Exercise description >>
Upon reaching the line containing "Bounding box of the car at (647, 332)?", output that line and all remaining lines exactly, through the end of the entries, and output nothing before it.

--- Information given Enclosed Below ---

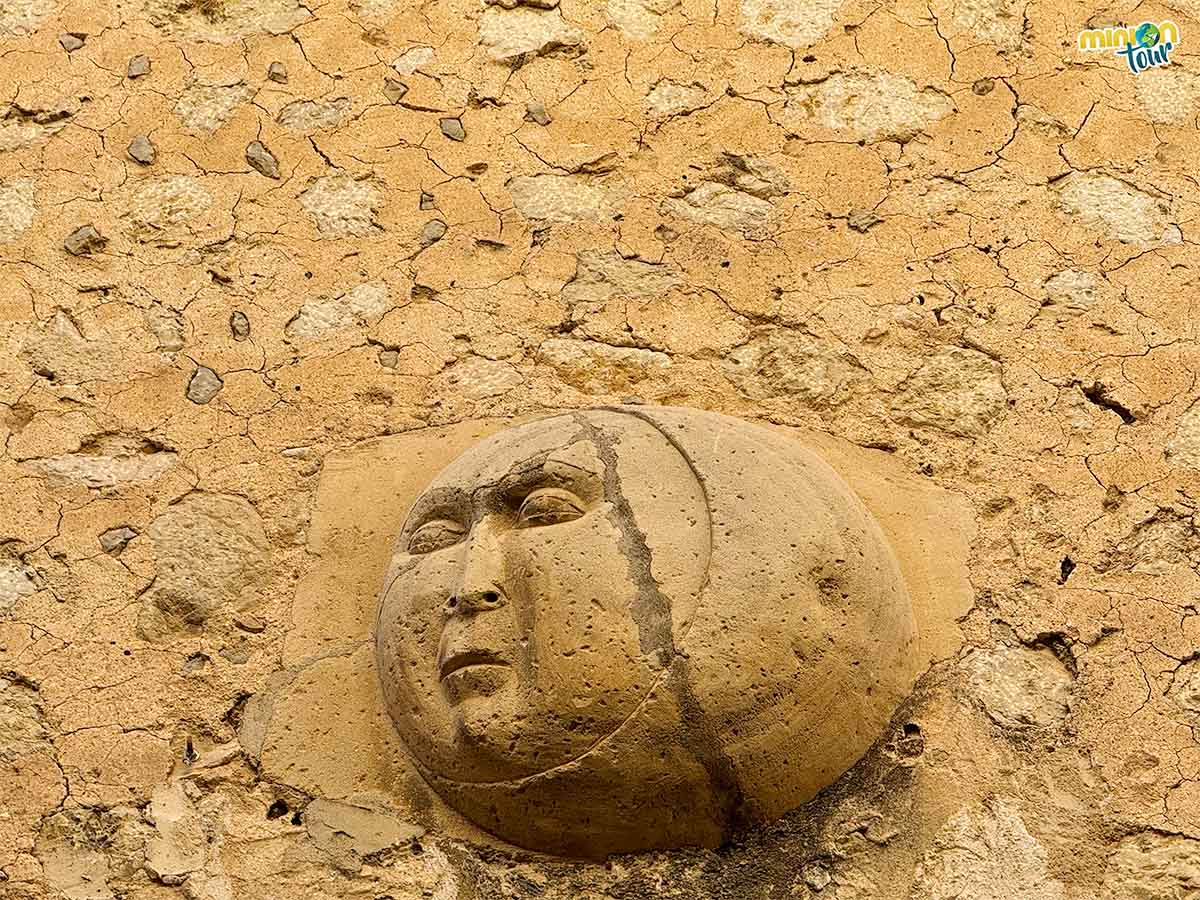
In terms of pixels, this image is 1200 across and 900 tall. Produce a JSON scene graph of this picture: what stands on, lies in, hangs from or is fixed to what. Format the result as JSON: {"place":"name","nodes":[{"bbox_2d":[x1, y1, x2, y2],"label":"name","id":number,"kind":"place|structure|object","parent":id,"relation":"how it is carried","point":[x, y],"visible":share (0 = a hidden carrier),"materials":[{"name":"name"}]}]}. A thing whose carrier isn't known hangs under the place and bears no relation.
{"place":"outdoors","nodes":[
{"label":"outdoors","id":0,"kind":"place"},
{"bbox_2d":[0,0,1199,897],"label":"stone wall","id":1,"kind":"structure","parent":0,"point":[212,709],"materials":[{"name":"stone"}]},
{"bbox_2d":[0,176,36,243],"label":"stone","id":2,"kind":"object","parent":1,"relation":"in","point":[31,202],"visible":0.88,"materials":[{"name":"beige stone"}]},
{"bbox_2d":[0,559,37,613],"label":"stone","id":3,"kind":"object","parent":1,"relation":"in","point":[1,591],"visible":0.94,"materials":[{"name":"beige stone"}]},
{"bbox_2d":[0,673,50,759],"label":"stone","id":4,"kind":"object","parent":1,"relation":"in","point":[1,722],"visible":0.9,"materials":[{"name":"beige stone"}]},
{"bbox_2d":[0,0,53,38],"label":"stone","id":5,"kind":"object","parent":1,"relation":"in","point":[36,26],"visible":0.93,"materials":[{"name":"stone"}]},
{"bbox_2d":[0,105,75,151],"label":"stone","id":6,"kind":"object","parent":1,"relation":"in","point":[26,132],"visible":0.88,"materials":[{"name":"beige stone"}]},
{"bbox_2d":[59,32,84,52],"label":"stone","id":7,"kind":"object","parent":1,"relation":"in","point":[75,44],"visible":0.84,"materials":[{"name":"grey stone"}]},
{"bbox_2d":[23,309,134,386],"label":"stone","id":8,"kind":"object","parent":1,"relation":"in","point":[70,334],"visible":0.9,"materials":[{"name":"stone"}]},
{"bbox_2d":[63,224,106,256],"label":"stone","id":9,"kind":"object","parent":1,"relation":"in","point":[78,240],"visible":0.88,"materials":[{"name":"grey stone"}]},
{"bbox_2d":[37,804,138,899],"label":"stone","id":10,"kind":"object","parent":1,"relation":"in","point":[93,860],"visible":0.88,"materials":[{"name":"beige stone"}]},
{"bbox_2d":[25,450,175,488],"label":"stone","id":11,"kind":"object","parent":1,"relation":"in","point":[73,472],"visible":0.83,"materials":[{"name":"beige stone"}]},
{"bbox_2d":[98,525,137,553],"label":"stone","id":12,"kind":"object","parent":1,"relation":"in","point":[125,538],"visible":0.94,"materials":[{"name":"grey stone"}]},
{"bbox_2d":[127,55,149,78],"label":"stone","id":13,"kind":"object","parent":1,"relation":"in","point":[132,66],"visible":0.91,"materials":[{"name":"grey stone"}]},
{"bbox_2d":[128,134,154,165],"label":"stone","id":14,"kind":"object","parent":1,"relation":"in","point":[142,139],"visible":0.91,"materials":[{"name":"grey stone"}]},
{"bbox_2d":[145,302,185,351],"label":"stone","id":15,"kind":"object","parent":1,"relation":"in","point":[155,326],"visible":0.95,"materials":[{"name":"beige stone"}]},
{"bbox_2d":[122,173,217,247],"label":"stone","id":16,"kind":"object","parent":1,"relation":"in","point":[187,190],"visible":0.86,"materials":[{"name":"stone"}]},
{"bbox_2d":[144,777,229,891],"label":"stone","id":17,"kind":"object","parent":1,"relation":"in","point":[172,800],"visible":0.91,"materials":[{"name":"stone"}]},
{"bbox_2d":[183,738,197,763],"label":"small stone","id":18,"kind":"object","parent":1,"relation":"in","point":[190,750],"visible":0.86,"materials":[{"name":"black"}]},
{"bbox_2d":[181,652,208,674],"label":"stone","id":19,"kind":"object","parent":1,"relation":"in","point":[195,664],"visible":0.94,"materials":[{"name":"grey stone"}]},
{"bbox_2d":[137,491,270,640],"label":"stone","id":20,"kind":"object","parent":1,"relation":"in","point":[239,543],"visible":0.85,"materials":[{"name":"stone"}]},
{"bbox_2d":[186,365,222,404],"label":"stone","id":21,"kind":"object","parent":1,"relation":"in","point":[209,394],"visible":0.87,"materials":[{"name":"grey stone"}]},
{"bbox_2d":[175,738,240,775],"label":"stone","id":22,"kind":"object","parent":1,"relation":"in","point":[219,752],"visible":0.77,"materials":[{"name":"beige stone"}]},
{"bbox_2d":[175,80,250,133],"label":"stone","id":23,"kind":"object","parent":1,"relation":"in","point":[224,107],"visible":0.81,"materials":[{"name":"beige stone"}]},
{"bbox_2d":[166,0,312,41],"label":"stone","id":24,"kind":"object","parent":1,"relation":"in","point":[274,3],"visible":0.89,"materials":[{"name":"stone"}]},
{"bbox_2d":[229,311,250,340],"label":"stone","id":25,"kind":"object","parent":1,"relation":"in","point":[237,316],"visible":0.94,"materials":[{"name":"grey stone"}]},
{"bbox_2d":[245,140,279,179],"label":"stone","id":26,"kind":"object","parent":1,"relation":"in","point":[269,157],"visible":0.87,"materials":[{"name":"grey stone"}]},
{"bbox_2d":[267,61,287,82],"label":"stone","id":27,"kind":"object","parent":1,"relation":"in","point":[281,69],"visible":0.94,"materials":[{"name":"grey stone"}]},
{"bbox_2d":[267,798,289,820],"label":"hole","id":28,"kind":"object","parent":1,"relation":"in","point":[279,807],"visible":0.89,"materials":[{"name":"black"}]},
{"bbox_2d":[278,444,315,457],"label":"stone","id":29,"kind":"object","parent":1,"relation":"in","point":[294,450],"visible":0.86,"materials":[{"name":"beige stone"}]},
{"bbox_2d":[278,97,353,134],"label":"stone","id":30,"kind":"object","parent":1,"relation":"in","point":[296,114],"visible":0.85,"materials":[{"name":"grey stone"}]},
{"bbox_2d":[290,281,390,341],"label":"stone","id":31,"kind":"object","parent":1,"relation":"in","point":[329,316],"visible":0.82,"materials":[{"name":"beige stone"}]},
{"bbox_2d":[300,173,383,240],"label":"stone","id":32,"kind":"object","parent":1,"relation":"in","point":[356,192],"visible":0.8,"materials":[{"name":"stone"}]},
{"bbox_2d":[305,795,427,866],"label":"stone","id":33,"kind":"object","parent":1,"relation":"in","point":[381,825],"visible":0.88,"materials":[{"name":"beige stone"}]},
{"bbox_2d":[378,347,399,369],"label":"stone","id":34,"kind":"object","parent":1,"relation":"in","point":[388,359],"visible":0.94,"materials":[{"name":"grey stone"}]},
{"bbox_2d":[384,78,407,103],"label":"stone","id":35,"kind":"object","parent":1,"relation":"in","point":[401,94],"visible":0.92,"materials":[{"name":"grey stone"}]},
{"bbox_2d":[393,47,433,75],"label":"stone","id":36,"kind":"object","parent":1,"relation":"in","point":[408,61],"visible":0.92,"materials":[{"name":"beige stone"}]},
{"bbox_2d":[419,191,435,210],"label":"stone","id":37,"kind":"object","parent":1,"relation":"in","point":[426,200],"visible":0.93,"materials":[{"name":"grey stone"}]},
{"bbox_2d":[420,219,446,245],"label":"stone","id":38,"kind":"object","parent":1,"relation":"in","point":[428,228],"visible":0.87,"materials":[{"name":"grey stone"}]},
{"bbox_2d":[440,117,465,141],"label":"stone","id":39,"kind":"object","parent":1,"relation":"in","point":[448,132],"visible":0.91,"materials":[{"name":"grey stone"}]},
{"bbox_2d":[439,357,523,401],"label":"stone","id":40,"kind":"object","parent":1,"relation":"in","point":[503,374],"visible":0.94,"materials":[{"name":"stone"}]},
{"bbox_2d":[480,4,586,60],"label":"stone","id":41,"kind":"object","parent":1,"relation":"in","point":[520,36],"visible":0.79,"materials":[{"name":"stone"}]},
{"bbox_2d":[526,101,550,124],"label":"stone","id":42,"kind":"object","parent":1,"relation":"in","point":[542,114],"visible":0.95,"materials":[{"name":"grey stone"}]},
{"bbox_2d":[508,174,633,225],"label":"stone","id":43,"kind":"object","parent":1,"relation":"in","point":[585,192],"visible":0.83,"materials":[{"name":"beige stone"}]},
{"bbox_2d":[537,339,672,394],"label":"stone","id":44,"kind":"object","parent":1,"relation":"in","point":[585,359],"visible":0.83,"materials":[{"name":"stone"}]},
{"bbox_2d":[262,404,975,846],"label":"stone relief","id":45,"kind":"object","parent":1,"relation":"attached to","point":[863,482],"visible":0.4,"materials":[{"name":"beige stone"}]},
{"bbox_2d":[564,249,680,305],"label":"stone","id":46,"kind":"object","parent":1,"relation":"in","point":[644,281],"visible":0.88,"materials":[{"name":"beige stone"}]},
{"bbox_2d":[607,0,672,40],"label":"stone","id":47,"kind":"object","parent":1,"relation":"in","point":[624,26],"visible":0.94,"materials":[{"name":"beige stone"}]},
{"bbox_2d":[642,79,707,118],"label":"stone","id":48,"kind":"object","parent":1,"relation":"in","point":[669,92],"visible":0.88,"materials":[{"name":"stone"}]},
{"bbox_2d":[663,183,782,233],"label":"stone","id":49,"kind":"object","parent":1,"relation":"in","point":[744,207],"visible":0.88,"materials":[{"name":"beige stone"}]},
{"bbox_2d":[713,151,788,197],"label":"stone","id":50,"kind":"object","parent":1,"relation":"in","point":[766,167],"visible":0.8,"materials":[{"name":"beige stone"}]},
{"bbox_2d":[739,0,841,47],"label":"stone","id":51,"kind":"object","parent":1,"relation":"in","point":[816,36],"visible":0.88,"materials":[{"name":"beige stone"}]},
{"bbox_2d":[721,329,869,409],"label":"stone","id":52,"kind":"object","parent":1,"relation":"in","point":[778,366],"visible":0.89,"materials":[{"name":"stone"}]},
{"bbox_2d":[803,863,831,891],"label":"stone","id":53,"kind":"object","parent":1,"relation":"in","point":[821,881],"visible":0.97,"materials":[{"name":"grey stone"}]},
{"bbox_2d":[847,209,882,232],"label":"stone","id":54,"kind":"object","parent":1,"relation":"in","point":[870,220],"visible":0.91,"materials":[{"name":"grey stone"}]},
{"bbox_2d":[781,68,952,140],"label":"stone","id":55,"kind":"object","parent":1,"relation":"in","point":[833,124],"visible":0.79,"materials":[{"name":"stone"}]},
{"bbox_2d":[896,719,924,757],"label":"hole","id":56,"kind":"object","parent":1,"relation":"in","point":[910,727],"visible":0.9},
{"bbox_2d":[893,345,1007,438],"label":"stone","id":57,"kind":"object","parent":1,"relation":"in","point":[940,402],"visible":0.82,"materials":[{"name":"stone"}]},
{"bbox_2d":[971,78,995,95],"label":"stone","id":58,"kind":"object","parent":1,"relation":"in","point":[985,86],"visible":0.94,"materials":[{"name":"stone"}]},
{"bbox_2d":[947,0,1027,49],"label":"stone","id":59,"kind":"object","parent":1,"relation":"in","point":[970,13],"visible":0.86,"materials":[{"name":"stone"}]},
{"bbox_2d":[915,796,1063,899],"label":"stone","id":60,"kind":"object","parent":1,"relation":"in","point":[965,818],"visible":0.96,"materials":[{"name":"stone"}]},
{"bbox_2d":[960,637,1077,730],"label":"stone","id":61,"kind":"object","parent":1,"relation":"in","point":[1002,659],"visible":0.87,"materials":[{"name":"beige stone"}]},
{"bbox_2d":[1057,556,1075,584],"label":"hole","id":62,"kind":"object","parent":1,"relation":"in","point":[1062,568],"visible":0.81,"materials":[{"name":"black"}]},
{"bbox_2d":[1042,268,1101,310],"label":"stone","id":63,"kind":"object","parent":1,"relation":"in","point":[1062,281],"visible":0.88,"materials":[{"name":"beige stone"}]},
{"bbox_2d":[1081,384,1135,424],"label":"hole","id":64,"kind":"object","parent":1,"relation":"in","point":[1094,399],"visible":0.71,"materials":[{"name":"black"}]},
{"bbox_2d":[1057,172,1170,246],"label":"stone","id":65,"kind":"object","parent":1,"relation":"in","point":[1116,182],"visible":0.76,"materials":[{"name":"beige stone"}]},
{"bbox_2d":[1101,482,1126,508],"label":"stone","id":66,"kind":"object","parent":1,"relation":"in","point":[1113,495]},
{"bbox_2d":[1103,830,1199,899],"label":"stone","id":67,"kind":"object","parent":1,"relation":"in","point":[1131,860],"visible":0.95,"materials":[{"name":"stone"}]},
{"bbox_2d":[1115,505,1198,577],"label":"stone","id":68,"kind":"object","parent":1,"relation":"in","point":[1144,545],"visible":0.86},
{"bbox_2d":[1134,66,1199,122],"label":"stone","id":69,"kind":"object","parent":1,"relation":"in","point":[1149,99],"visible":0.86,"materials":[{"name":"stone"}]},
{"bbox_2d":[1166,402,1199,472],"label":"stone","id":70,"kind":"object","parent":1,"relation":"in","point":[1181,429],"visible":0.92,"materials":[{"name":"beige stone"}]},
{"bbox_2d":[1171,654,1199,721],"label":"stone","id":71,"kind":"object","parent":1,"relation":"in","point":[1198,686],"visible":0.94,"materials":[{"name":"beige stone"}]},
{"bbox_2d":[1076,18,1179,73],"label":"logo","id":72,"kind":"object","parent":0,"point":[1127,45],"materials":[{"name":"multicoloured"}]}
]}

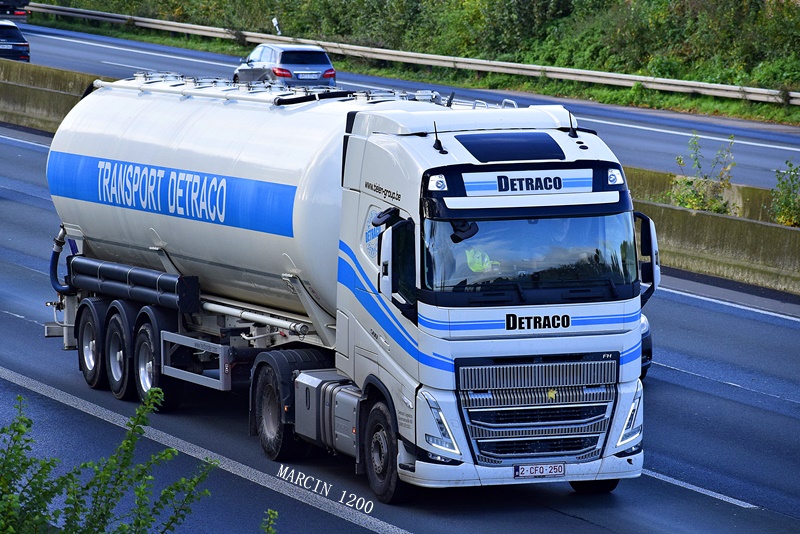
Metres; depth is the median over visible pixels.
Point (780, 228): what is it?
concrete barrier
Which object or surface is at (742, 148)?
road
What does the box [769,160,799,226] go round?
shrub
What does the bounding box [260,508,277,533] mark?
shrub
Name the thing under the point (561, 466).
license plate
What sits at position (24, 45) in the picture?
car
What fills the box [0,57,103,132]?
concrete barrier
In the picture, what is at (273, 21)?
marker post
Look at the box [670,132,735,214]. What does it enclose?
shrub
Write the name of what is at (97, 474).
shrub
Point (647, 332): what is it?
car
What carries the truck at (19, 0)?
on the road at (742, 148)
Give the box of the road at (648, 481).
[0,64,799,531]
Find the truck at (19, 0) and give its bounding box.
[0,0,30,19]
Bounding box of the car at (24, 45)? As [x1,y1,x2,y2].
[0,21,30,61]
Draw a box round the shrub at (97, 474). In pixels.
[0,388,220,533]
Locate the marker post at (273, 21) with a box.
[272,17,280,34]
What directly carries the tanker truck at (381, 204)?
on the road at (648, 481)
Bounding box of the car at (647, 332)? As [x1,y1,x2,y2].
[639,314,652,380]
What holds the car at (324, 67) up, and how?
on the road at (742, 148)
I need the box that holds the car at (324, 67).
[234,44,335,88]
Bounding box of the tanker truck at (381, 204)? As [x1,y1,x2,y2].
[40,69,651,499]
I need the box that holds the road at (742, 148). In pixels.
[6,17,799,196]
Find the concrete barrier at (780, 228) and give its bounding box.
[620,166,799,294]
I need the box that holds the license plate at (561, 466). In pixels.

--- End of Enclosed Information given ---

Solution >>
Bounding box of the car at (647, 332)? As [x1,y1,x2,y2].
[639,314,652,380]
What holds the car at (324, 67) up, and how?
on the road at (742, 148)
I need the box that holds the car at (324, 67).
[234,44,335,88]
Bounding box of the tanker truck at (381, 204)? As [x1,y1,x2,y2].
[40,69,651,499]
I need the box that holds the road at (742, 148). In pixels.
[6,17,799,196]
Find the concrete barrier at (780, 228) and give its bounding box.
[620,166,799,294]
I need the box that holds the license plate at (561, 466). In pixels.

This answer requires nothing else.